Мы молча идем домой. Каждый думает о своем. Кто-то берет меня за руку – Аня Зайчикова.
– Как хорошо, что я ей юбку отдала плиссированную, правда? Всё веселее, – говорит она с грустью.
…Как всегда, после отбоя прохожу по спальням. У мальчиков в углу пустая кровать. У девочек пустая кровать с краю – мне на нее тяжко глядеть. Опять и опять думаю – все ли я сделала, чтоб не пустить ее, и правильно ли сделала, отпустив? Останавливаюсь, прислушиваюсь. Что это? Кто-то плачет. Подхожу к Аниной кровати.
– Анечка, что с тобой?
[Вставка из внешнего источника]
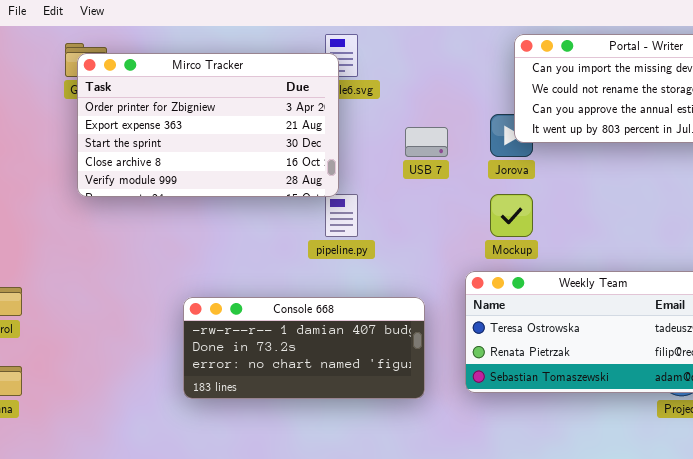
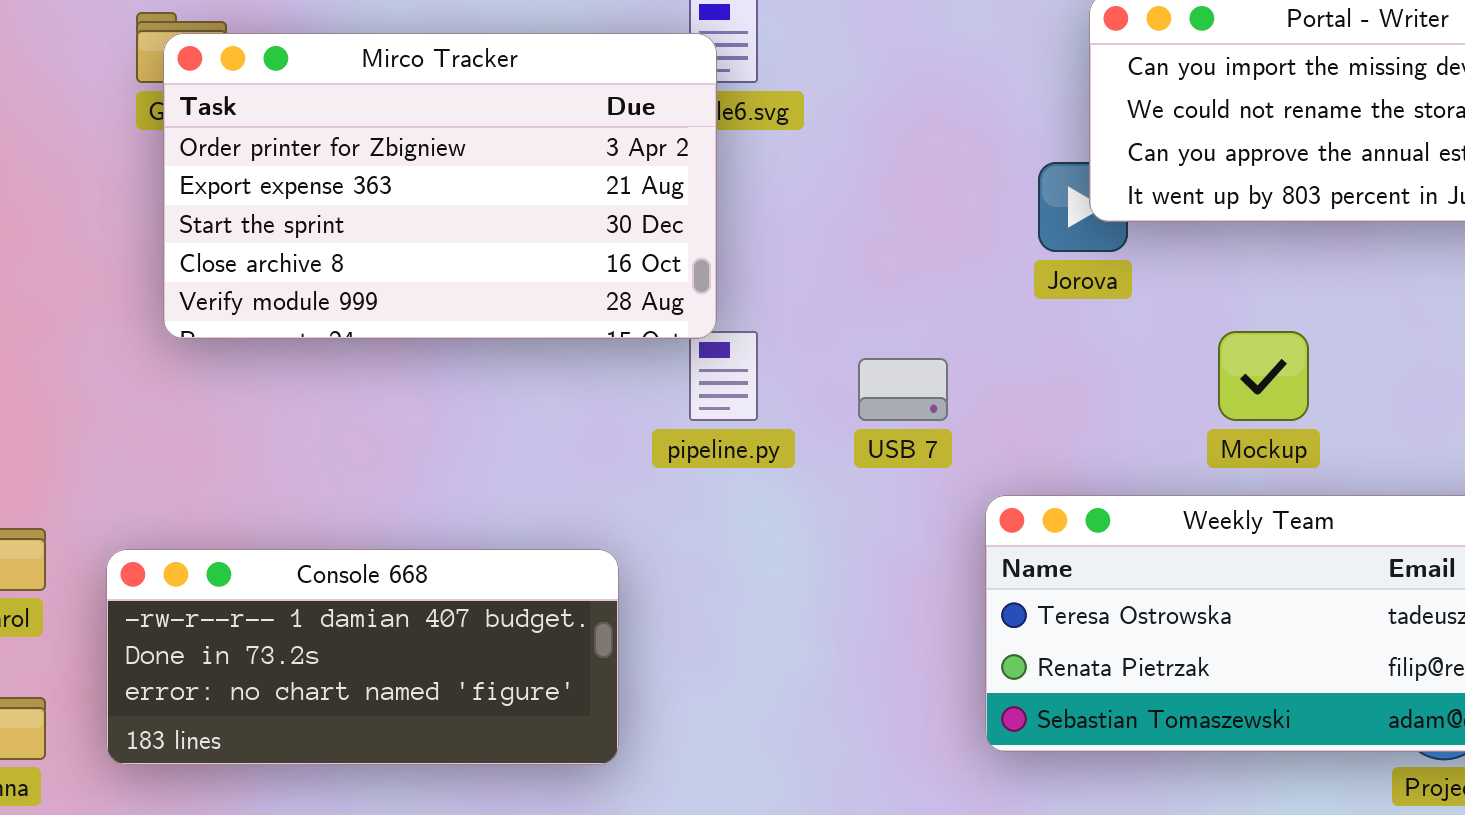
USB 7: [405,127,448,157] -> [858,358,948,421], moved
Mockup: [490,194,533,237] -> [1218,331,1309,421], moved
Console 668: [183,297,425,399] -> [106,549,619,765], moved

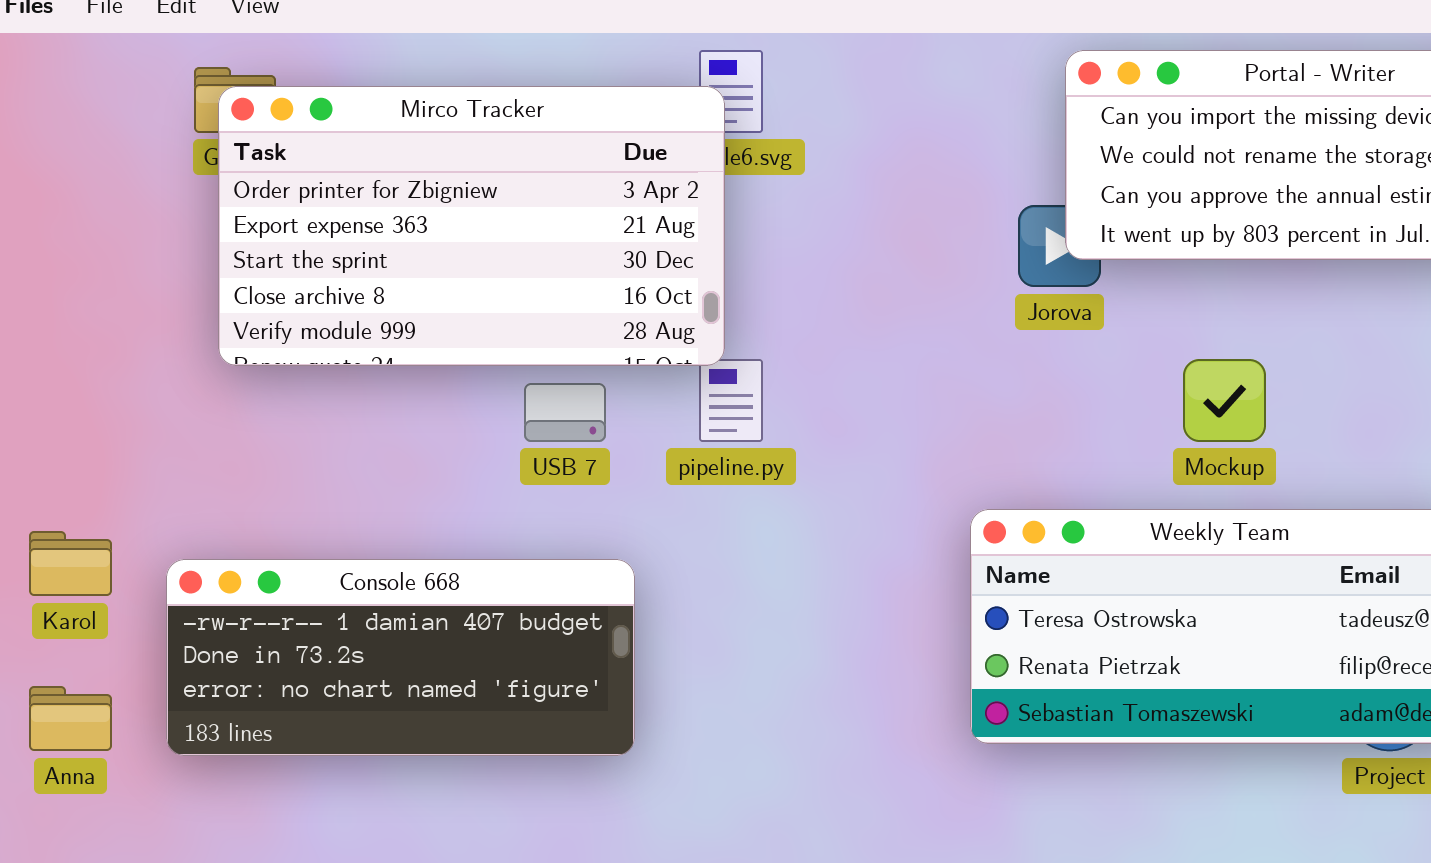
USB 7: [858,358,948,421] -> [524,383,606,442], moved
Ты о Лизе?
– Жалко… Жалко мне ее… И юбку жалко… плиссированную, – говорит она, и горькие слезы текут на подушку.
Мы никогда не говорили с Сеней о 16 июня. Только однажды он сказал мне, что помнит этот день со страшной отчетливостью. Помнит тополевый снег. Помнит какой-то грузовик полный разноцветной стружки. Помнит девушку в малиннике и песню, которую она пела. Помнит так, будто кто-то беспощадно врезал в его память каждую минуту этого дня.